Because of circumstances, I lived away from home when doing my dissertation. This meant I had no easy or free access to a printer. So, I adopted a “no paper” policy and didn’t print out out even a single page, not even when proofreading (which did worry me a bit). But it went surprisingly well this time. Perhaps because I had got used to working digitally over time, and because I had, now, an iPad and the GoodReader app (~£3,20/$5.00), which, combined with the free version of Dropbox (which I had been using since the start of my MA), helped me organize my reading and allowed me to read and annotate my articles anywhere I was and synch between devices (in this case my iPad and MacBookPro).

GoodReader also allowed me to send the annotations to myself via email. I created a copy of my dissertation outline file with all the headings and sub-headings and would copy and paste the highlighted sections  from the articles into the appropriate sections in my outline. When I was writing a particular sections, I had this document open and could easily read and transfer the information, paraphrase, summarize, or copy from there (if I wanted to directly quote someone) into the actual dissertation text file.
(WRITING: In a different post, I will describe how I went about writing my dissertation and which tools I used for that.)

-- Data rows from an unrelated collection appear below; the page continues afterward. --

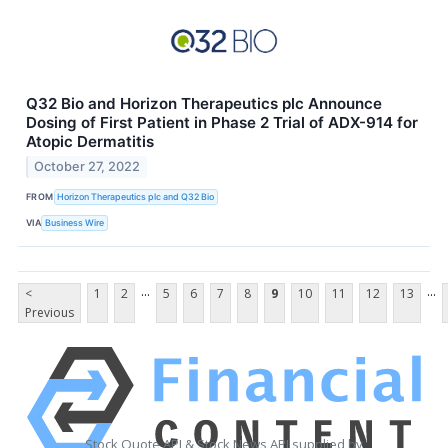
Q32 Bio and Horizon Therapeutics plc Announce
Dosing of First Patient in Phase 2 Trial of ADX-914 for
Atopic Dermatitis
October 27, 2022
FROM
Horizon Therapeutics plc and Q32 Bio
VIA
Business Wire
...
...
<
1
2
5
6
7
8
9
10
11
12
13
Previous
Stock Quote API & Stock News API supplied by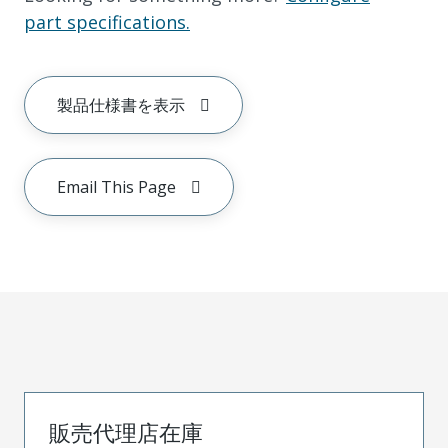
part specifications.
製品仕様書を表示
Email This Page
販売代理店在庫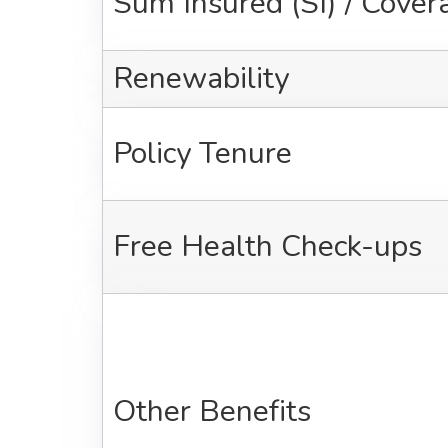
Sum Insured (SI) / Cover
Renewability
Policy Tenure
Free Health Check-ups
Other Benefits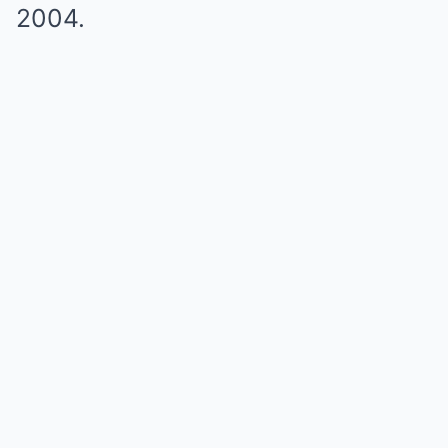
2004.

So, this is how I went about reading and annotating (electronic) articles and books. I’ve talked with other colleagues on the course and know that many, just like I, started experimenting with different ways of note-taking using different sets of tools while doing the MA course.

My Students

Last year, all my international students on the pre-sessional course in the UK had a laptop and a smartphone, and more had iPads compared to the previous year. However, only one student in my main class showed me electronically annotated articles. All the others had their notes in their paper notepads. Whether this is a conscious preference or whether they don’t know how to use their devices to annotate PDFs I don’t know but want to find out this summer and spend some time to explore with them ways they can use their devices to read and annotate.

How to go about integrating “electronic” note-taking skills?

I’d love to hear from other colleagues how they go about making students aware of such note-taking tools and how they integrate practising using these in their (EAP) classes considering the restricted time available.